WHAT THIS TASK INVOLVES: Reproduce every line of text in the data below verbatim, leaving out the pictures themselves.

* * * *

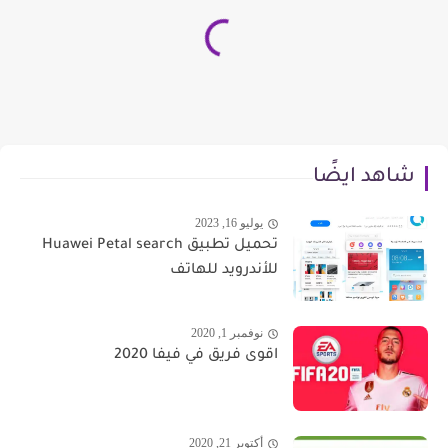
شاهد ايضًا
يوليو 16, 2023
تحميل تطبيق Huawei Petal search
للأندرويد للهاتف
نوفمبر 1, 2020
اقوى فريق في فيفا 2020
أكتوبر 21, 2020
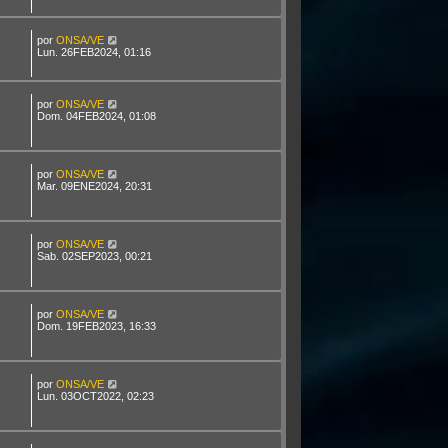
por
ONSA/VE
Lun. 26FEB2024, 01:16
por
ONSA/VE
Dom. 04FEB2024, 01:08
por
ONSA/VE
Mar. 09ENE2024, 20:31
por
ONSA/VE
Sab. 02SEP2023, 00:21
por
ONSA/VE
Dom. 19FEB2023, 16:33
por
ONSA/VE
Lun. 03OCT2022, 02:23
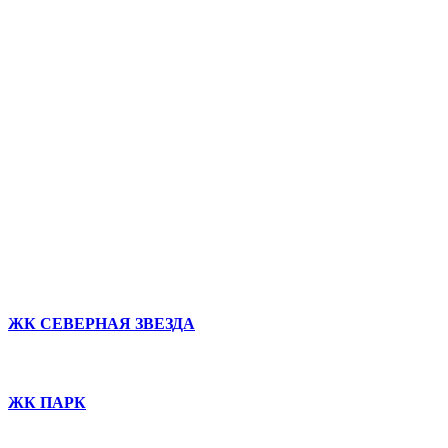
ЖК СЕВЕРНАЯ ЗВЕЗДА
ЖК ПАРК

* * * *

SOLUTION:
شاهد ايضًا
يوليو 16, 2023
تحميل تطبيق Huawei Petal search
للأندرويد للهاتف
نوفمبر 1, 2020
اقوى فريق في فيفا 2020
أكتوبر 21, 2020
por
ONSA/VE
Lun. 26FEB2024, 01:16
por
ONSA/VE
Dom. 04FEB2024, 01:08
por
ONSA/VE
Mar. 09ENE2024, 20:31
por
ONSA/VE
Sab. 02SEP2023, 00:21
por
ONSA/VE
Dom. 19FEB2023, 16:33
por
ONSA/VE
Lun. 03OCT2022, 02:23
ЖК СЕВЕРНАЯ ЗВЕЗДА
ЖК ПАРК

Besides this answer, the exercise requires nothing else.